*** Opening of Entries shown ***

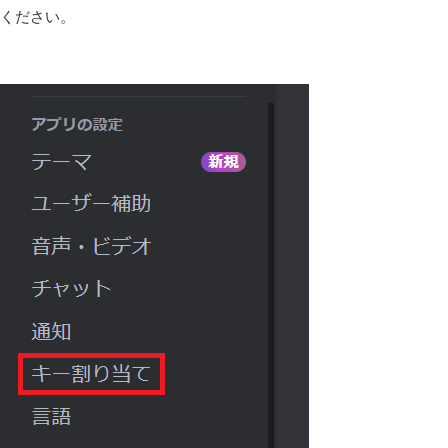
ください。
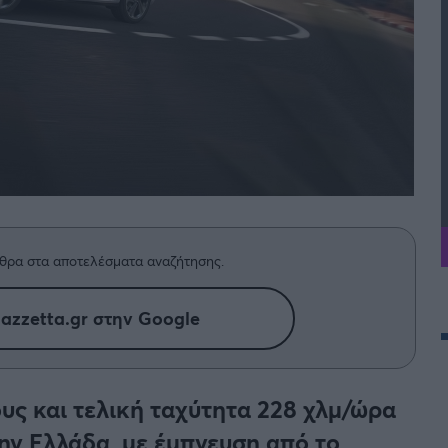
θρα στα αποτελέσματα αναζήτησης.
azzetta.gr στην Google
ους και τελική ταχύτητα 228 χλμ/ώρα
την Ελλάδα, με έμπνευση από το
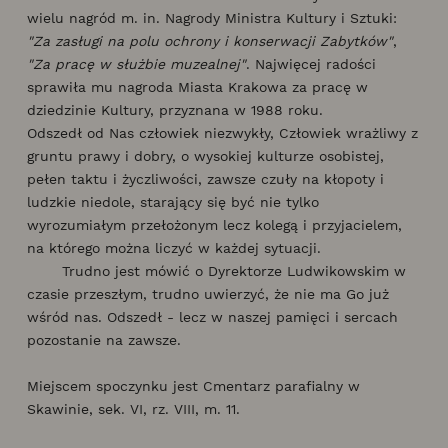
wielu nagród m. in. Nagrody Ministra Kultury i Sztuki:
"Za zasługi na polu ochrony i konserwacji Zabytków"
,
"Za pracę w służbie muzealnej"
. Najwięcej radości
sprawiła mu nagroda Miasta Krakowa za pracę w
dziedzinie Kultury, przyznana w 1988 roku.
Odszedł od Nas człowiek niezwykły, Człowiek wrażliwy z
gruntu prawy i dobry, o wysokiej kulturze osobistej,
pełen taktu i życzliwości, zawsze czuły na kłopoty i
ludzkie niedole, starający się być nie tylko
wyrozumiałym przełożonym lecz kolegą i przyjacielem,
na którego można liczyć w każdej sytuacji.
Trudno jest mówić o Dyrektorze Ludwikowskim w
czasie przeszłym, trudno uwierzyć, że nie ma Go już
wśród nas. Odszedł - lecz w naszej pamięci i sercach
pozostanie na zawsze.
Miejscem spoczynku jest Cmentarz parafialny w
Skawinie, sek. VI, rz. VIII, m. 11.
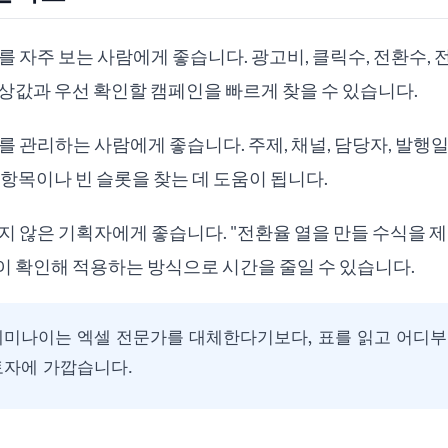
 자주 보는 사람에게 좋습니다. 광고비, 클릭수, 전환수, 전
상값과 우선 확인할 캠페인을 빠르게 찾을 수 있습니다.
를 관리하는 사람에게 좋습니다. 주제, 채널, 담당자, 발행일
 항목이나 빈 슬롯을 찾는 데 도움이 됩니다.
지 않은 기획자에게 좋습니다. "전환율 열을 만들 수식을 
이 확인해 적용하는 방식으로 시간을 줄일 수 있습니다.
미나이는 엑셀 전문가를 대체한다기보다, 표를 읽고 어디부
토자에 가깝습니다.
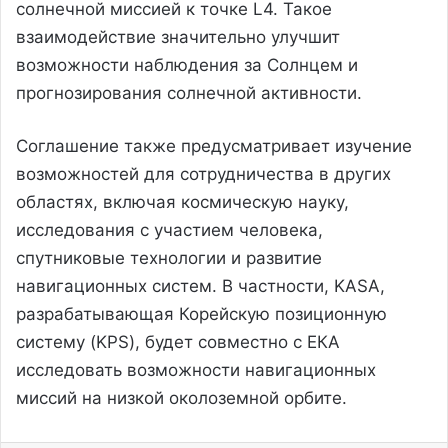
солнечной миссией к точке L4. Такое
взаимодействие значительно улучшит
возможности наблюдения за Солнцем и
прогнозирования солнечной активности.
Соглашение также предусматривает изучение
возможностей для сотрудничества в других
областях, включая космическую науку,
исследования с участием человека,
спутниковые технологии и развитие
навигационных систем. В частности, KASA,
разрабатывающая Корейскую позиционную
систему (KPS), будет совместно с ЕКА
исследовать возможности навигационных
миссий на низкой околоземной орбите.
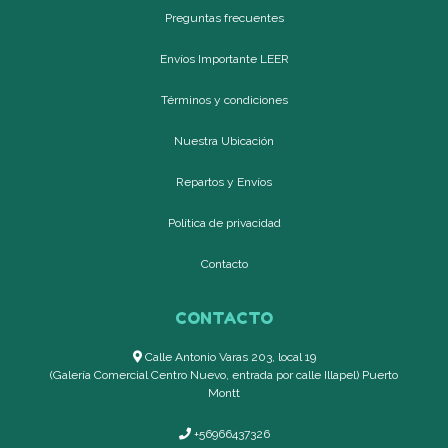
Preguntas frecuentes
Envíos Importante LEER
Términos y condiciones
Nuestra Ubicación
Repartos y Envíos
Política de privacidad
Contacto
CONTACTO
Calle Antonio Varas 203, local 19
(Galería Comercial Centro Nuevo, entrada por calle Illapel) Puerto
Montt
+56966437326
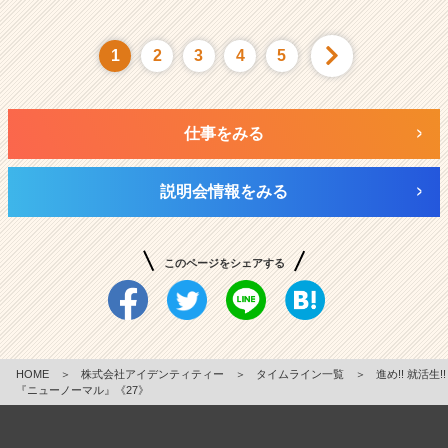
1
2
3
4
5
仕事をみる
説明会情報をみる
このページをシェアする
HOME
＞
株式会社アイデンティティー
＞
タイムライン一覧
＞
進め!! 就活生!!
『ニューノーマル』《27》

*** Close of Entries shown ***
*** Opening of Entries shown ***

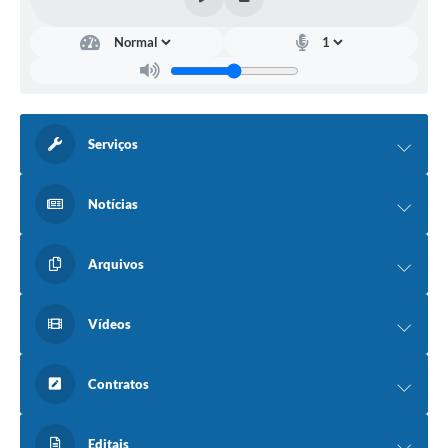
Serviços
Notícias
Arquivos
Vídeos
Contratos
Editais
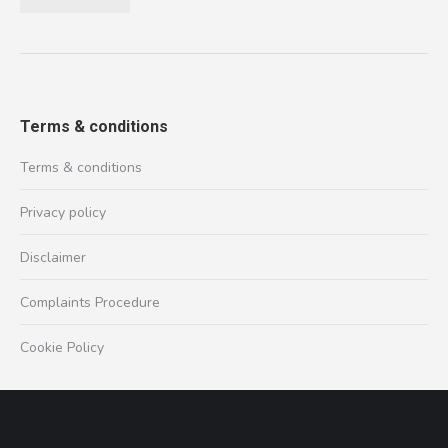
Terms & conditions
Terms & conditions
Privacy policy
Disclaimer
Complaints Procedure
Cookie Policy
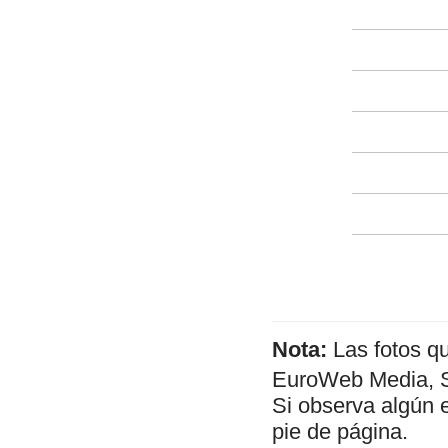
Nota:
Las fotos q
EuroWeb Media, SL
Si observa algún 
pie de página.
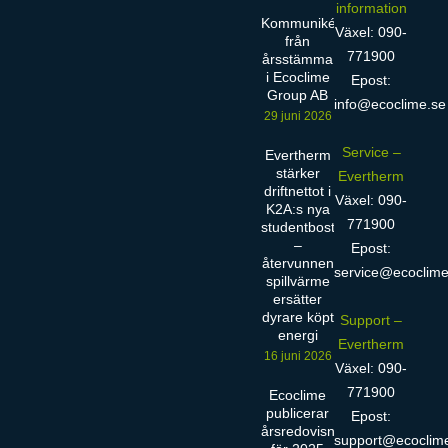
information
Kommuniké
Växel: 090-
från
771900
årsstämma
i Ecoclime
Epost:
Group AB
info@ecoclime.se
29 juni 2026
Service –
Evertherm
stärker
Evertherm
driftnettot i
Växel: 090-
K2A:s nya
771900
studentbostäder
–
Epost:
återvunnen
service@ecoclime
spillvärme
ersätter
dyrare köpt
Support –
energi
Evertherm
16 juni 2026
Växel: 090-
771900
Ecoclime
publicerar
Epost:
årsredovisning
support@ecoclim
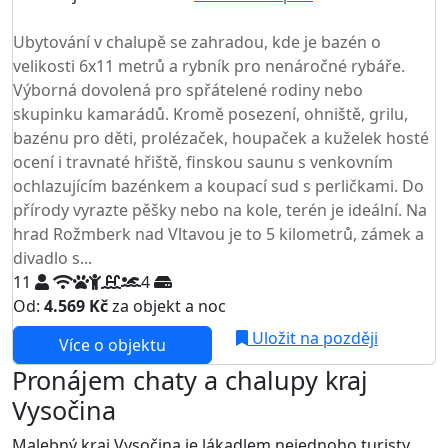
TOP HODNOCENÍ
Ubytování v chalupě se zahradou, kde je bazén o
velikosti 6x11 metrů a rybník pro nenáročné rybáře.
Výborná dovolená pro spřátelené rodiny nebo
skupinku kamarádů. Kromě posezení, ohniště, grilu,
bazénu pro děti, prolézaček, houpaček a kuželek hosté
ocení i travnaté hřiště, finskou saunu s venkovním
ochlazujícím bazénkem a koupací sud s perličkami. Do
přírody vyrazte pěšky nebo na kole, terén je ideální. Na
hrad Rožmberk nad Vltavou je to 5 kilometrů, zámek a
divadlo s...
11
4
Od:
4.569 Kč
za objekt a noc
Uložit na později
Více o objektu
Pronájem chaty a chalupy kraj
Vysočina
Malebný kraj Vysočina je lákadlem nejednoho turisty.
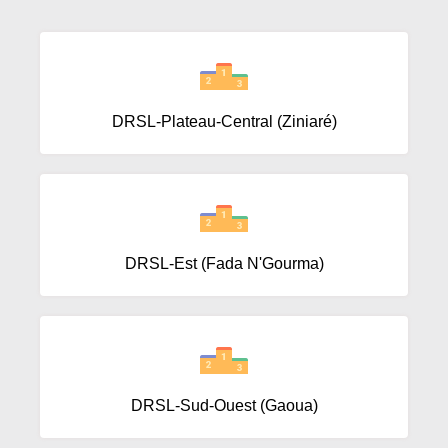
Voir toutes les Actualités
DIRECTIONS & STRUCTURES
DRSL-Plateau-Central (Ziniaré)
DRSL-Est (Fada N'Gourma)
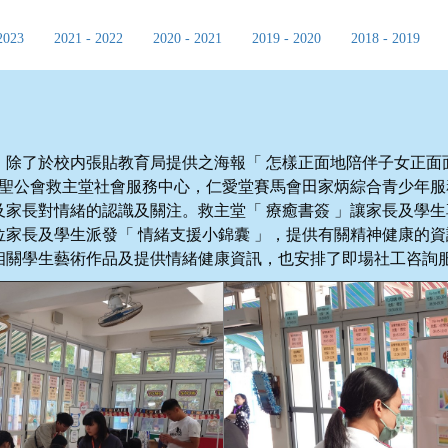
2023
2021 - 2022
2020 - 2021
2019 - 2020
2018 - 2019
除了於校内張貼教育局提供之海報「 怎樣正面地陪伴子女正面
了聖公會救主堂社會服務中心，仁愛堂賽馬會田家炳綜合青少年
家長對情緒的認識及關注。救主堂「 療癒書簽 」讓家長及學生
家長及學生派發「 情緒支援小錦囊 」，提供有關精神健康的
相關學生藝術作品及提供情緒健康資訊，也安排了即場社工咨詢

*** Close of Entries shown ***

_What is needed_
Determine the number of lines in the data above that include the word "kraj", then answer with that number alone.

_The completed task_
2